These situations are far, far, far less convincing than the fact that every reputable mathemetician in the country/world agrees that .999... = 1. It is fact. Actually, we've seen in the comments that there is at least one with a BS who is simply wrong in this case. However, this post is getting some serious attention and (I haven't read every post but) I don't see any professors signing up to refute Polymath's claim. The experts agree. Hmmm...
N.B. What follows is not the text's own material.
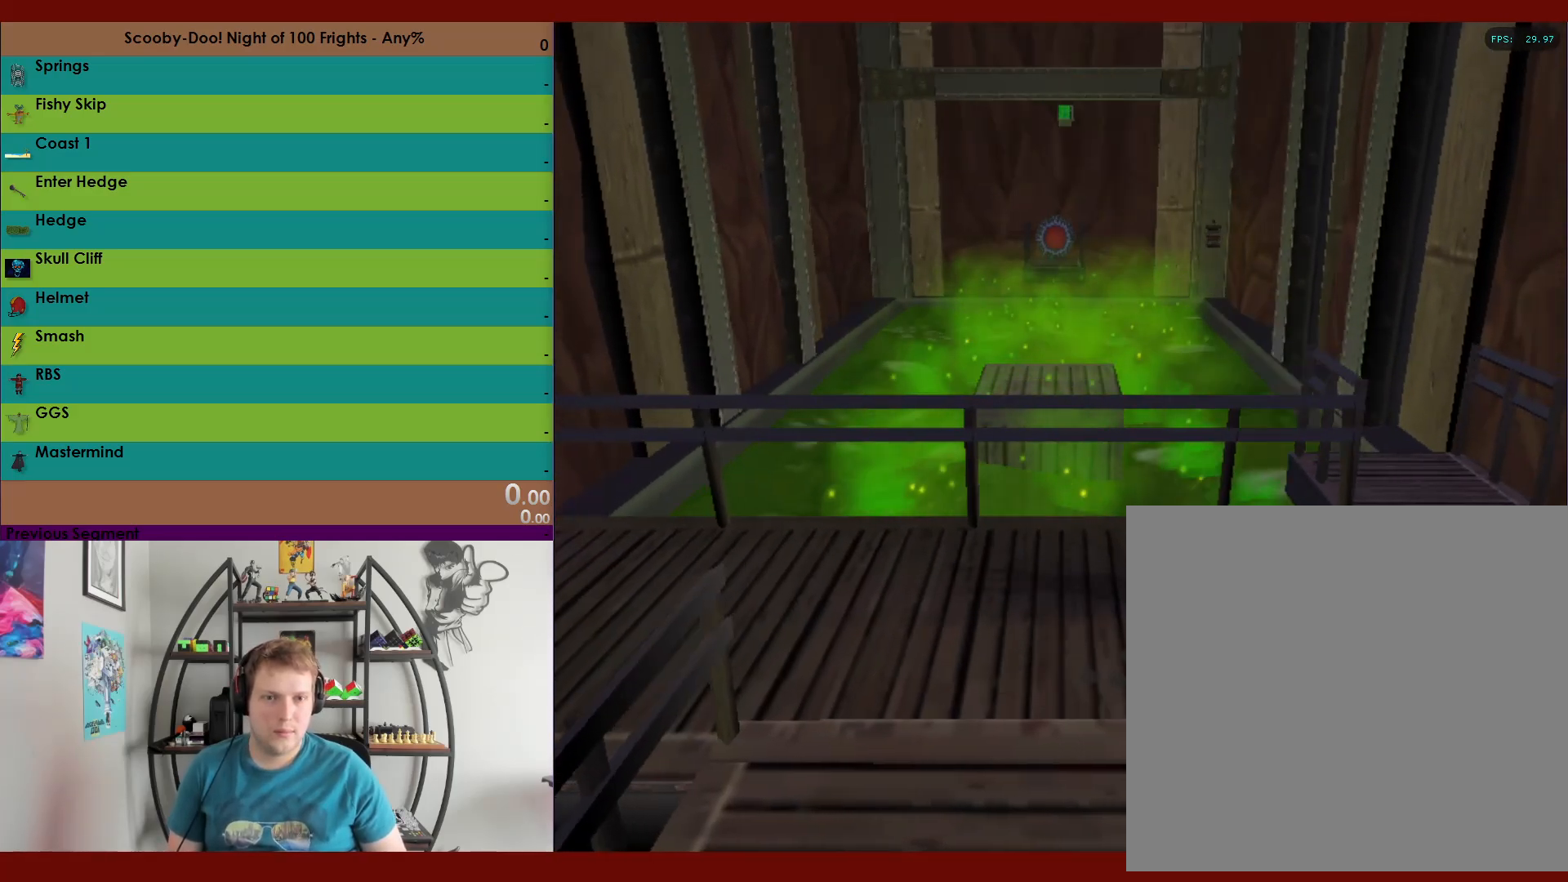
{"buttons": ["A", "R2"], "left_stick": "down", "right_stick": "center", "events": []}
Of course if we're not talking about the realm of mathematics, then it's just a forum of opinions with no means of determining the the correct answer. So if you believe that this problem has an answer, that .9999... = 1 is either true or false, and you believe that this is a question of mathematics, wouldn't it make sense to trust a unanimous body of experts in spite of any feeling of uneasyness? What's more likely: that every mathematician in the world is wrong or that you're lacking sufficient training (it has nothing to do with intelligence) to fully understand? Remember the doctors and judges.


Mike Hoopes

What we have here, in Real Analysis, is the concept of convergence. 0.999... repeated is an infinite arithmetic series that converges on 1. Convergence is the same as equality in Real Analysis.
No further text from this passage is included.